▶ **Work to complete**:
Your task is to transcribe each record exactly and to omit every image.

▶ **Data shown**:

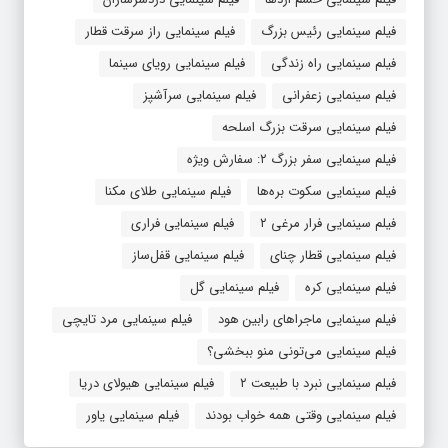
فیلم سینمایی رئیس بزرگ
فیلم سینمایی راز سرقت قطار
فیلم سینمایی راه زندگی
فیلم سینمایی رویای سینما
فیلم سینمایی زعفرانی
فیلم سینمایی سرآشپز
فیلم سینمایی سرقت بزرگ اسلحه
فیلم سینمایی سفر بزرگ ۲: سفارش ویژه
فیلم سینمایی سکوت بره‌ها
فیلم سینمایی طلای مکنا
فیلم سینمایی فرار مرغی ۲
فیلم سینمایی فراری
فیلم سینمایی قطار چنای
فیلم سینمایی قفل‌ساز
فیلم سینمایی کره
فیلم سینمایی گل
فیلم سینمایی ماجراهای رابین هود
فیلم سینمایی مرد تایچی
فیلم سینمایی می‌تونی منو ببخشی؟
فیلم سینمایی نبرد با طبیعت ۲
فیلم سینمایی هیولای دریا
فیلم سینمایی وقتی همه خواب بودند
فیلم سینمایی یاور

▶ **Task answer**:
فیلم سینمایی رئیس بزرگ
فیلم سینمایی راز سرقت قطار
فیلم سینمایی راه زندگی
فیلم سینمایی رویای سینما
فیلم سینمایی زعفرانی
فیلم سینمایی سرآشپز
فیلم سینمایی سرقت بزرگ اسلحه
فیلم سینمایی سفر بزرگ ۲: سفارش ویژه
فیلم سینمایی سکوت بره‌ها
فیلم سینمایی طلای مکنا
فیلم سینمایی فرار مرغی ۲
فیلم سینمایی فراری
فیلم سینمایی قطار چنای
فیلم سینمایی قفل‌ساز
فیلم سینمایی کره
فیلم سینمایی گل
فیلم سینمایی ماجراهای رابین هود
فیلم سینمایی مرد تایچی
فیلم سینمایی می‌تونی منو ببخشی؟
فیلم سینمایی نبرد با طبیعت ۲
فیلم سینمایی هیولای دریا
فیلم سینمایی وقتی همه خواب بودند
فیلم سینمایی یاور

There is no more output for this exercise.